*Assignment*: Copy the entries without a single change. Pictures should be dropped.

*Material for the task*:

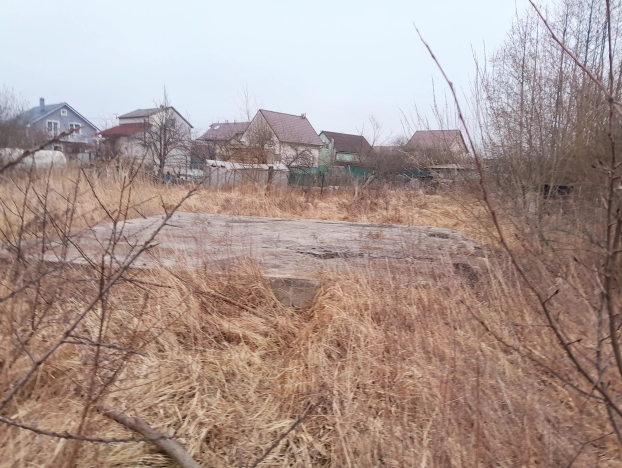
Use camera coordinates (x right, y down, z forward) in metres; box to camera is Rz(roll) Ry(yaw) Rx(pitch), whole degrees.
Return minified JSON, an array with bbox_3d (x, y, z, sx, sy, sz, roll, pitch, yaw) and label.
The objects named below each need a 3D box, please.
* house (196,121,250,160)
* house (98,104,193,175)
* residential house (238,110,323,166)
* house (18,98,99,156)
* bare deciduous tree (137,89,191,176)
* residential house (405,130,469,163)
[{"bbox_3d":[-11.113,-12.463,67.741,10.000,7.000,8.000,10,12,39],"label":"house"},{"bbox_3d":[-20.367,-12.187,58.764,7.320,7.090,8.180,10,12,40],"label":"house"},{"bbox_3d":[-3.554,-11.888,60.489,6.450,7.020,9.180,8,11,34],"label":"residential house"},{"bbox_3d":[-30.873,-12.177,55.944,8.360,7.040,7.750,10,12,40],"label":"house"},{"bbox_3d":[-12.968,-8.824,41.209,4.800,7.570,4.800,-1,9,-17],"label":"bare deciduous tree"},{"bbox_3d":[20.761,-13.576,77.287,7.460,6.740,7.600,10,12,40],"label":"residential house"}]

*Answer space*:
Use camera coordinates (x right, y down, z forward) in metres; box to camera is Rz(roll) Ry(yaw) Rx(pitch), whole degrees.
Return minified JSON, an array with bbox_3d (x, y, z, sx, sy, sz, roll, pitch, yaw) and label.
The objects named below each need a 3D box, please.
* house (196,121,250,160)
* house (98,104,193,175)
* residential house (238,110,323,166)
* house (18,98,99,156)
* bare deciduous tree (137,89,191,176)
* residential house (405,130,469,163)
[{"bbox_3d":[-11.113,-12.463,67.741,10.000,7.000,8.000,10,12,39],"label":"house"},{"bbox_3d":[-20.367,-12.187,58.764,7.320,7.090,8.180,10,12,40],"label":"house"},{"bbox_3d":[-3.554,-11.888,60.489,6.450,7.020,9.180,8,11,34],"label":"residential house"},{"bbox_3d":[-30.873,-12.177,55.944,8.360,7.040,7.750,10,12,40],"label":"house"},{"bbox_3d":[-12.968,-8.824,41.209,4.800,7.570,4.800,-1,9,-17],"label":"bare deciduous tree"},{"bbox_3d":[20.761,-13.576,77.287,7.460,6.740,7.600,10,12,40],"label":"residential house"}]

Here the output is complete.